*Задание для выполнения:* Выведите дословно все строки приведённого ниже материала, исключив из ответа изображения.

*Имеющийся материал:*
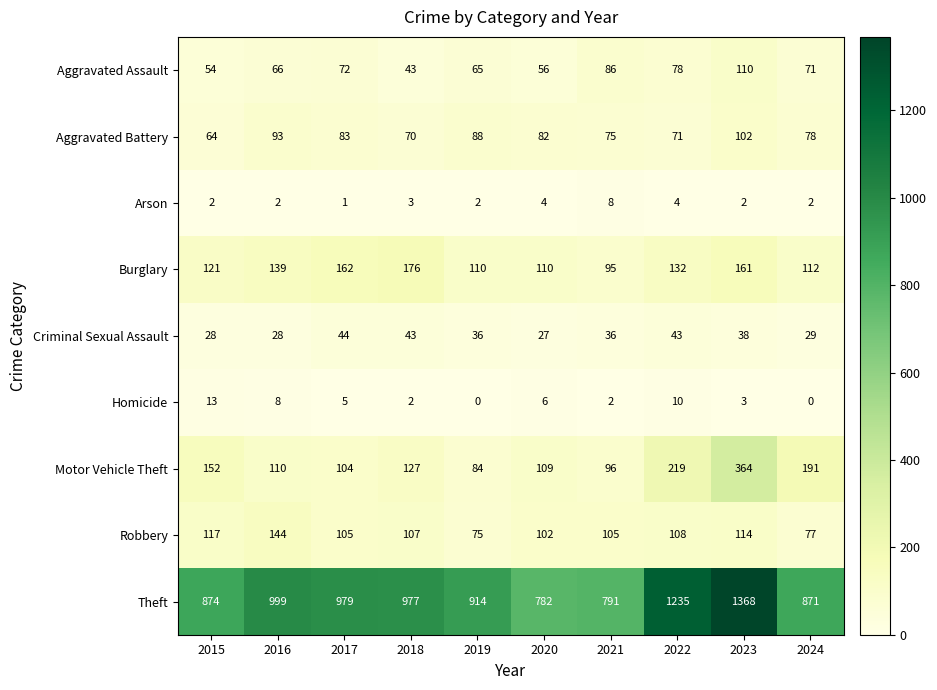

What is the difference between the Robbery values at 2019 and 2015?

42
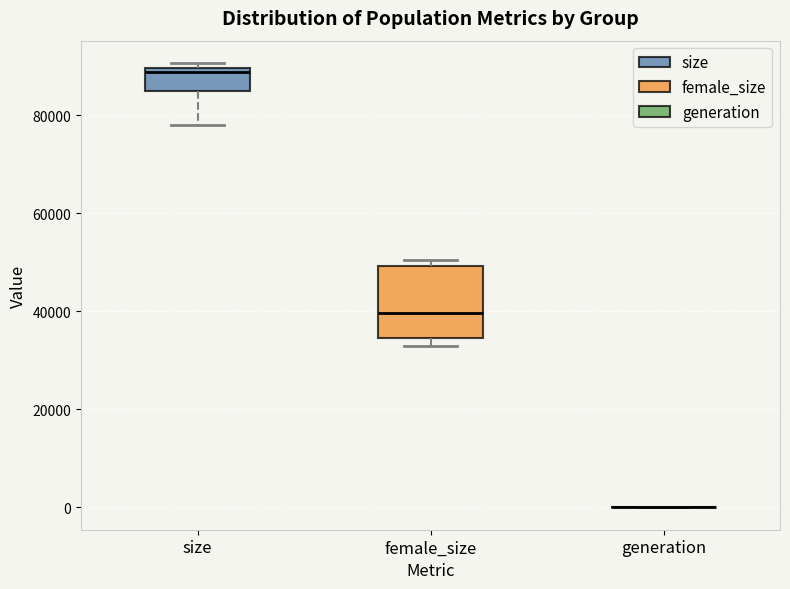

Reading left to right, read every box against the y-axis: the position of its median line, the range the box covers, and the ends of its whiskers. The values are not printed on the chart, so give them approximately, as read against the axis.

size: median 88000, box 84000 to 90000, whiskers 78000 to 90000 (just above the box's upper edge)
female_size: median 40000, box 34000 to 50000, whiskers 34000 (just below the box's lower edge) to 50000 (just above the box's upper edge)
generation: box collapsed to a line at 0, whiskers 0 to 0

*Результат выполнения:*
What is the difference between the Robbery values at 2019 and 2015?

42

Reading left to right, read every box against the y-axis: the position of its median line, the range the box covers, and the ends of its whiskers. The values are not printed on the chart, so give them approximately, as read against the axis.

size: median 88000, box 84000 to 90000, whiskers 78000 to 90000 (just above the box's upper edge)
female_size: median 40000, box 34000 to 50000, whiskers 34000 (just below the box's lower edge) to 50000 (just above the box's upper edge)
generation: box collapsed to a line at 0, whiskers 0 to 0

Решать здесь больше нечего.